Simulated Author's Rebuttal

2 responses · 0 unresolved

We thank the referee for the careful reading and valuable comments on our manuscript. The points raised regarding the handling of degeneracy in the alternating form for odd lengths are well-taken, and we will revise the manuscript to address them explicitly for improved clarity and rigor.

read point-by-point responses
  1. Referee: [§3.2, Theorem 4.1] §3.2, Definition 3.1 and Theorem 4.1: the alternating form is defined for all n ≤ 24, including odd n where the radical has dimension 1. The MacWilliams identity in Eq. (12) is written in the non-degenerate form; please supply the explicit correction term involving dim(rad(B) ∩ C) or demonstrate that the chosen form and maximality condition make the correction vanish.

    Authors: We acknowledge that the alternating form is degenerate for odd n, with a one-dimensional radical. The MacWilliams-type identity was presented in its standard non-degenerate form in Equation (12). For the maximal totally isotropic codes studied, the maximality condition ensures that rad(B) ⊆ C, which causes the correction term involving dim(rad(B) ∩ C) to vanish. In the revised manuscript, we will add an explicit remark following Theorem 4.1 that states the general identity including the correction term and verifies its vanishing under our maximality assumption. revision: yes

  2. Referee: Table 2, odd-length rows (n=5,7,9,…): the listed codes are claimed to be maximal isotropic. Verify that each satisfies C = C^⊥ + rad(B) or the appropriate maximality condition once the radical is taken into account; the current enumeration table does not display the radical intersection dimension.

    Authors: We agree that the table would benefit from explicit verification of the maximality condition accounting for the radical.
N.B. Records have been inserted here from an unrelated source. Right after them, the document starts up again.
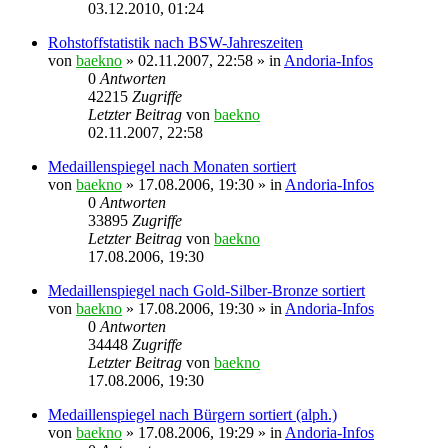
03.12.2010, 01:24
Rohstoffstatistik nach BSW-Jahreszeiten
von
baekno
»
02.11.2007, 22:58
» in
Andoria-Infos
0
Antworten
42215
Zugriffe
Letzter Beitrag
von
baekno
02.11.2007, 22:58
Medaillenspiegel nach Monaten sortiert
von
baekno
»
17.08.2006, 19:30
» in
Andoria-Infos
0
Antworten
33895
Zugriffe
Letzter Beitrag
von
baekno
17.08.2006, 19:30
Medaillenspiegel nach Gold-Silber-Bronze sortiert
von
baekno
»
17.08.2006, 19:30
» in
Andoria-Infos
0
Antworten
34448
Zugriffe
Letzter Beitrag
von
baekno
17.08.2006, 19:30
Medaillenspiegel nach Bürgern sortiert (alph.)
von
baekno
»
17.08.2006, 19:29
» in
Andoria-Infos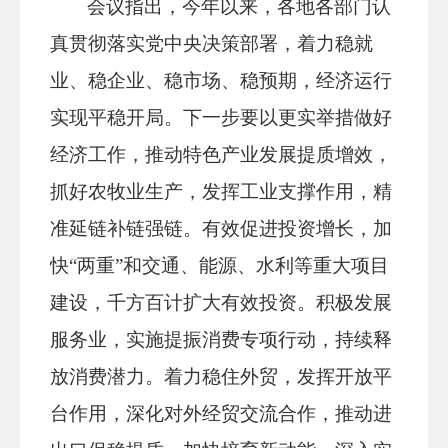
会议指出，今年以来，各地各部门认
真贯彻落实党中央决策部署，着力稳就
业、稳企业、稳市场、稳预期，经济运行
实现平稳开局。下一步要以更实举措做好
经济工作，推动特色产业发展提质增效，
抓好农牧业生产，发挥工业支撑作用，精
准延链补链强链。有效促进投资增长，加
快“两重”和交通、能源、水利等重大项目
建设，千方百计扩大有效投资。积极发展
服务业，实施提振消费专项行动，持续释
放消费潜力。着力稳住外贸，发挥开放平
台作用，深化对外经贸交流合作，推动进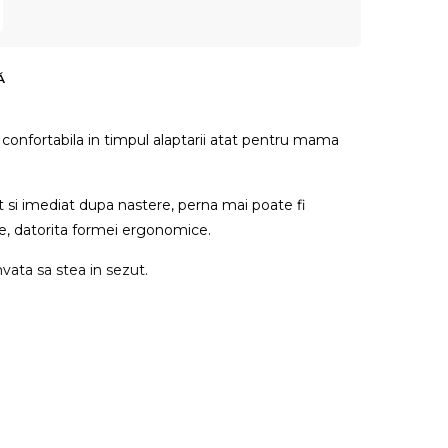
Ă
 confortabila in timpul alaptarii atat pentru mama
at si imediat dupa nastere, perna mai poate fi
ere, datorita formei ergonomice.
vata sa stea in sezut.
Lxlxh) 53x12x41 cm;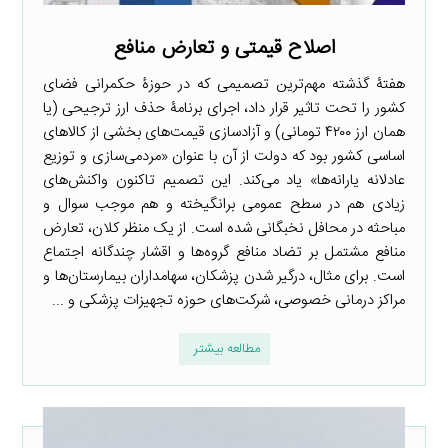
اصلاح قیمتی و تعارض منافع
هفتۀ گذشته مهم‌ترین تصمیمی که در حوزۀ حکمرانی فضای
کشور را تحت تاثیر قرار داد، اجرای برنامۀ حذف ارز ترجیحی (یا
همان ارز ۴۲۰۰ تومانی) و آزادسازی قیمت‌های بخشی از کالاهای
اساسی کشور بود که دولت از آن با عنوان «مردمی‌سازی و توزیع
عادلانه یارانه‌ها» یاد می‌کند. این تصمیم تاکنون واکنش‌های
زیادی هم در سطح عمومی برانگیخته و هم موجب سوال و
مباحثه در محافل نخبگانی شده است. از یک منظر کلان، تعارض
منافع مشتمل بر تضاد منافع گروه‌ها و اقشار چندگانه اجتماع
است. برای مثال، درگیر شدن پزشکان، سهامداران بیمارستان‌ها و
مراکز درمانی خصوصی، شرکت‌های حوزه تجهیزات پزشکی و ...
مطالعه بیشتر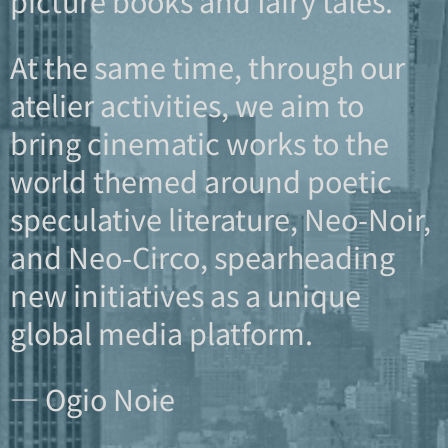
picture books and fairy tales.
At the same time, through our
atelier activities, we aim to
bring cinematic works to the
world themed around poetic
speculative literature, Neo-Noir,
and Neo-Circo, spearheading
new initiatives as a unique
global media platform.
— Ogio Noie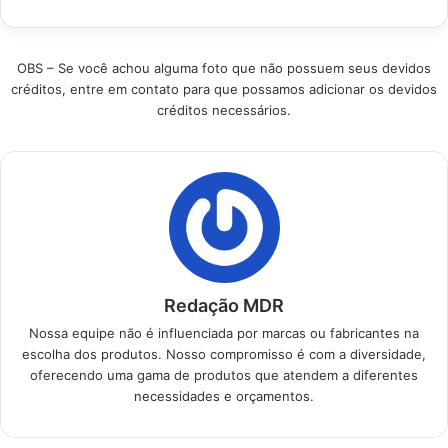
procurados para
escolher o melhor
profissional.
ajudar você a decidir
Fone de Ouvido
Produtos…
qual se encaixa
Beats?…
OBS – Se você achou alguma foto que não possuem seus devidos
melhor no seu dia a
créditos, entre em contato para que possamos adicionar os devidos
dia, seja para
créditos necessários.
trabalho, lazer ou
esporte. Produtos em
Destaque Como
escolher o melhor…
Redação MDR
Nossa equipe não é influenciada por marcas ou fabricantes na
escolha dos produtos. Nosso compromisso é com a diversidade,
oferecendo uma gama de produtos que atendem a diferentes
necessidades e orçamentos.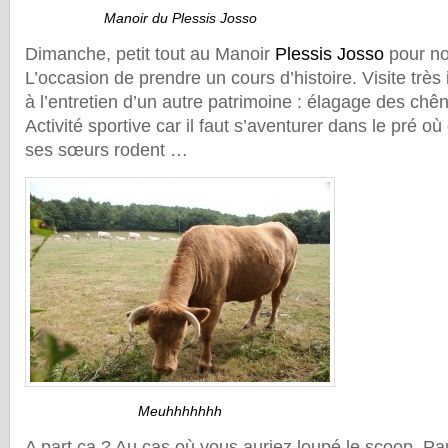
Manoir du Plessis Josso
Dimanche, petit tout au Manoir
Plessis Josso
pour no
L’occasion de prendre un cours d’histoire. Visite très 
à l’entretien d’un autre patrimoine : élagage des chê
Activité sportive car il faut s’aventurer dans le pré où
ses sœurs rodent …
Meuhhhhhhh
A part ça ? Au cas où vous auriez loupé le scoop, Pau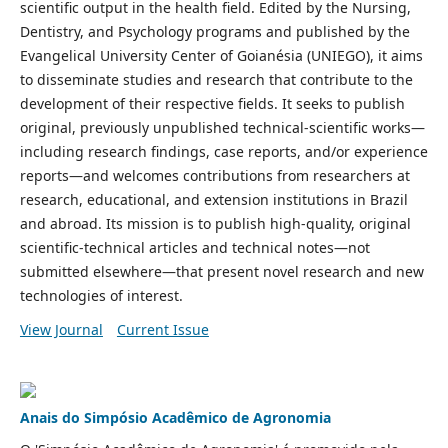
scientific output in the health field. Edited by the Nursing,
Dentistry, and Psychology programs and published by the
Evangelical University Center of Goianésia (UNIEGO), it aims
to disseminate studies and research that contribute to the
development of their respective fields. It seeks to publish
original, previously unpublished technical-scientific works—
including research findings, case reports, and/or experience
reports—and welcomes contributions from researchers at
research, educational, and extension institutions in Brazil
and abroad. Its mission is to publish high-quality, original
scientific-technical articles and technical notes—not
submitted elsewhere—that present novel research and new
technologies of interest.
View Journal
Current Issue
Anais do Simpósio Acadêmico de Agronomia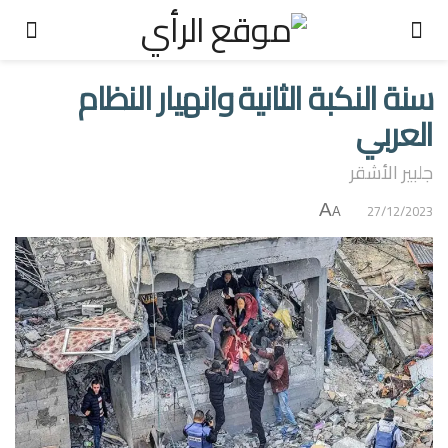
سنة النكبة الثانية وانهيار النظام
العربي
جلبير الأشقر
A
27/12/2023
A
The codes in Table 2 for odd n were verified computationally to be maximal totally isotropic with respect to the form, satisfying C = C^⊥ + rad(B) with dim(C ∩ rad(B)) = 1. In the revised version, we will augment Table 2 with a note or additional column indicating dim(C ∩ rad(B)) = 1 for all odd-length entries to make this verification transparent. revision: yes

Circularity Check

0 steps flagged

No circularity: MacWilliams identity and classification derived from introduced alternating form

full rationale

The paper introduces a specific alternating bilinear form on F_2^n, defines maximal totally isotropic subspaces with respect to it, and derives a MacWilliams-type identity relating the weight enumerator of a code to that of its orthogonal complement under this form. The abstract and description present the identity and the n ≤ 24 classification as direct consequences of the form's properties and standard coding theory techniques, without any reduction to fitted parameters, self-citations that bear the central load, or renaming of known results. No equations or steps are shown that equate a claimed prediction back to its own inputs by construction. The derivation chain remains self-contained against external linear algebra and coding theory benchmarks.

Axiom & Free-Parameter Ledger

0 free parameters · 1 axioms · 0 invented entities

The paper relies on standard linear algebra over F_2 and the existence of a non-degenerate alternating bilinear form; no free parameters or invented entities are mentioned in the abstract.

axioms (1)
  • standard math Existence of a non-degenerate alternating bilinear form on F_2^n for even n
    Required for the orthogonal complement to behave like a dual and for maximal isotropic subspaces to have dimension n/2.